Dataset:
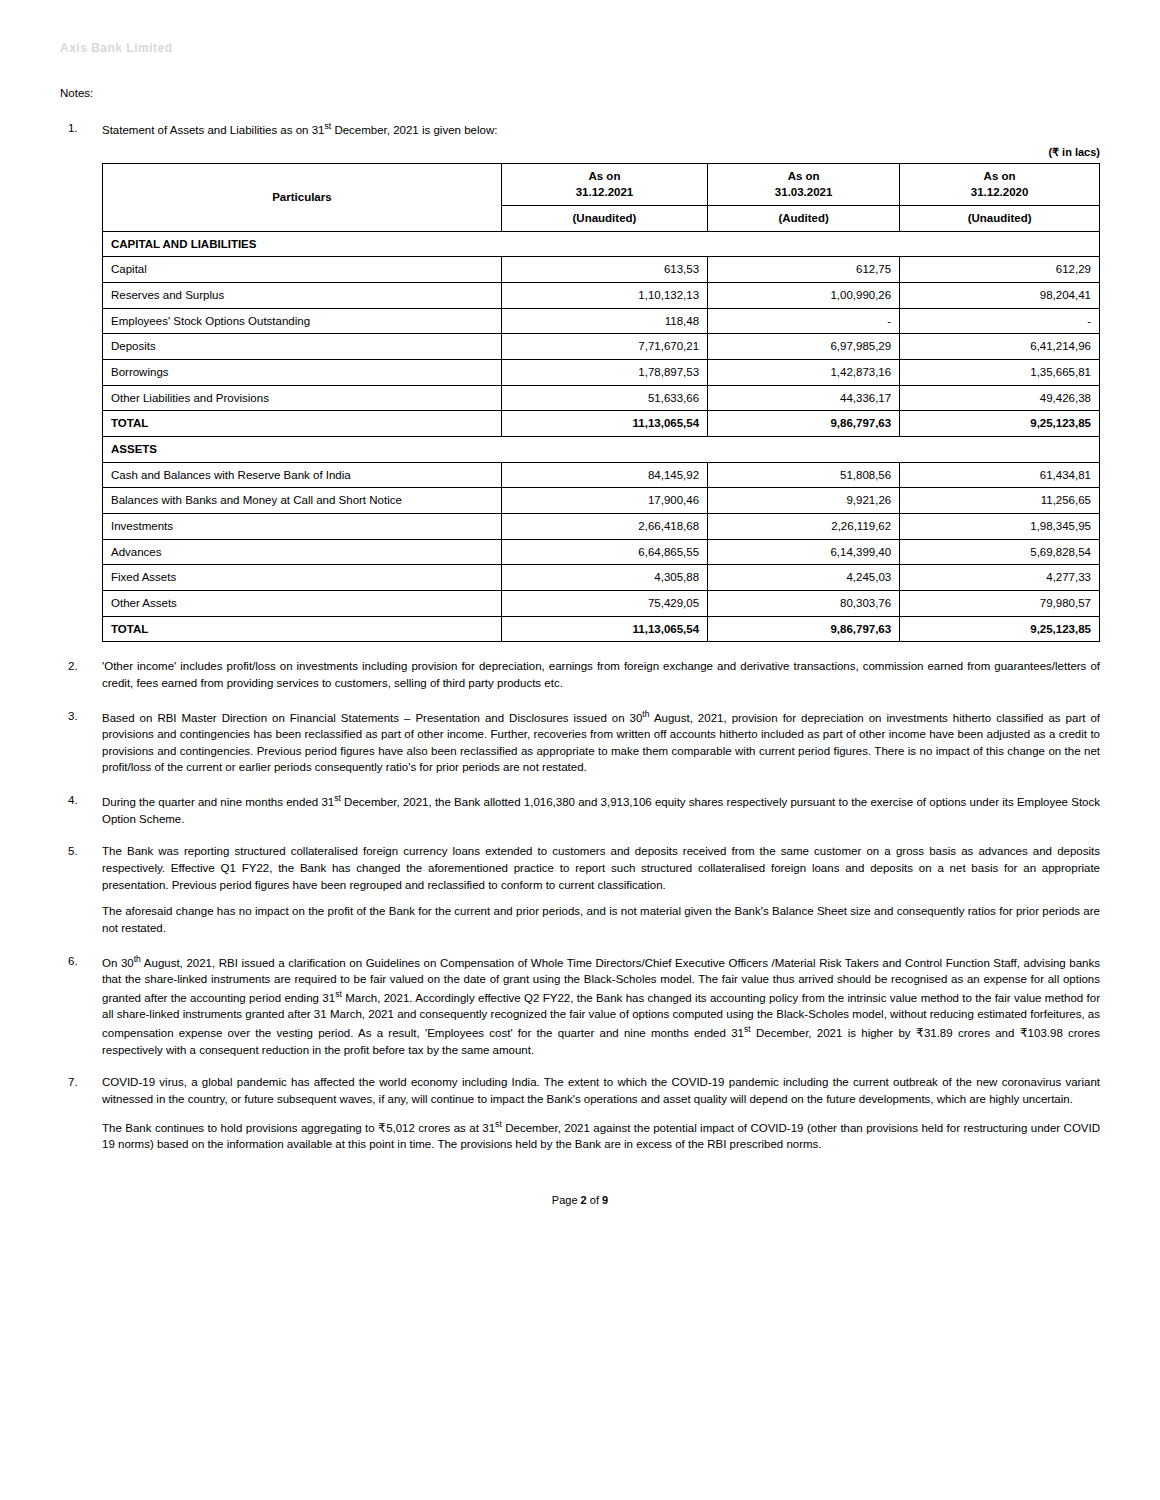Axis Bank Limited
Notes:
Statement of Assets and Liabilities as on 31st December, 2021 is given below:
(₹ in lacs)
| Particulars | As on 31.12.2021 | As on 31.03.2021 | As on 31.12.2020 |
| --- | --- | --- | --- |
| (Unaudited) | (Audited) | (Unaudited) |
| CAPITAL AND LIABILITIES |
| Capital | 613,53 | 612,75 | 612,29 |
| Reserves and Surplus | 1,10,132,13 | 1,00,990,26 | 98,204,41 |
| Employees' Stock Options Outstanding | 118,48 | - | - |
| Deposits | 7,71,670,21 | 6,97,985,29 | 6,41,214,96 |
| Borrowings | 1,78,897,53 | 1,42,873,16 | 1,35,665,81 |
| Other Liabilities and Provisions | 51,633,66 | 44,336,17 | 49,426,38 |
| TOTAL | 11,13,065,54 | 9,86,797,63 | 9,25,123,85 |
| ASSETS |
| Cash and Balances with Reserve Bank of India | 84,145,92 | 51,808,56 | 61,434,81 |
| Balances with Banks and Money at Call and Short Notice | 17,900,46 | 9,921,26 | 11,256,65 |
| Investments | 2,66,418,68 | 2,26,119,62 | 1,98,345,95 |
| Advances | 6,64,865,55 | 6,14,399,40 | 5,69,828,54 |
| Fixed Assets | 4,305,88 | 4,245,03 | 4,277,33 |
| Other Assets | 75,429,05 | 80,303,76 | 79,980,57 |
| TOTAL | 11,13,065,54 | 9,86,797,63 | 9,25,123,85 |
'Other income' includes profit/loss on investments including provision for depreciation, earnings from foreign exchange and derivative transactions, commission earned from guarantees/letters of credit, fees earned from providing services to customers, selling of third party products etc.
Based on RBI Master Direction on Financial Statements – Presentation and Disclosures issued on 30th August, 2021, provision for depreciation on investments hitherto classified as part of provisions and contingencies has been reclassified as part of other income. Further, recoveries from written off accounts hitherto included as part of other income have been adjusted as a credit to provisions and contingencies. Previous period figures have also been reclassified as appropriate to make them comparable with current period figures. There is no impact of this change on the net profit/loss of the current or earlier periods consequently ratio's for prior periods are not restated.
During the quarter and nine months ended 31st December, 2021, the Bank allotted 1,016,380 and 3,913,106 equity shares respectively pursuant to the exercise of options under its Employee Stock Option Scheme.
The Bank was reporting structured collateralised foreign currency loans extended to customers and deposits received from the same customer on a gross basis as advances and deposits respectively. Effective Q1 FY22, the Bank has changed the aforementioned practice to report such structured collateralised foreign loans and deposits on a net basis for an appropriate presentation. Previous period figures have been regrouped and reclassified to conform to current classification.
The aforesaid change has no impact on the profit of the Bank for the current and prior periods, and is not material given the Bank's Balance Sheet size and consequently ratios for prior periods are not restated.
On 30th August, 2021, RBI issued a clarification on Guidelines on Compensation of Whole Time Directors/Chief Executive Officers /Material Risk Takers and Control Function Staff, advising banks that the share-linked instruments are required to be fair valued on the date of grant using the Black-Scholes model. The fair value thus arrived should be recognised as an expense for all options granted after the accounting period ending 31st March, 2021. Accordingly effective Q2 FY22, the Bank has changed its accounting policy from the intrinsic value method to the fair value method for all share-linked instruments granted after 31 March, 2021 and consequently recognized the fair value of options computed using the Black-Scholes model, without reducing estimated forfeitures, as compensation expense over the vesting period. As a result, 'Employees cost' for the quarter and nine months ended 31st December, 2021 is higher by ₹31.89 crores and ₹103.98 crores respectively with a consequent reduction in the profit before tax by the same amount.
COVID-19 virus, a global pandemic has affected the world economy including India. The extent to which the COVID-19 pandemic including the current outbreak of the new coronavirus variant witnessed in the country, or future subsequent waves, if any, will continue to impact the Bank's operations and asset quality will depend on the future developments, which are highly uncertain.
The Bank continues to hold provisions aggregating to ₹5,012 crores as at 31st December, 2021 against the potential impact of COVID-19 (other than provisions held for restructuring under COVID 19 norms) based on the information available at this point in time. The provisions held by the Bank are in excess of the RBI prescribed norms.
Page 2 of 9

Action item: Out of the material above, output word for word the line with "612,75 | 612,29 |", the line with "1,42,873,16 | 1,35,665,81 |", and all lines between them, with nothing else.

Solution:
| Capital | 613,53 | 612,75 | 612,29 |
| Reserves and Surplus | 1,10,132,13 | 1,00,990,26 | 98,204,41 |
| Employees' Stock Options Outstanding | 118,48 | - | - |
| Deposits | 7,71,670,21 | 6,97,985,29 | 6,41,214,96 |
| Borrowings | 1,78,897,53 | 1,42,873,16 | 1,35,665,81 |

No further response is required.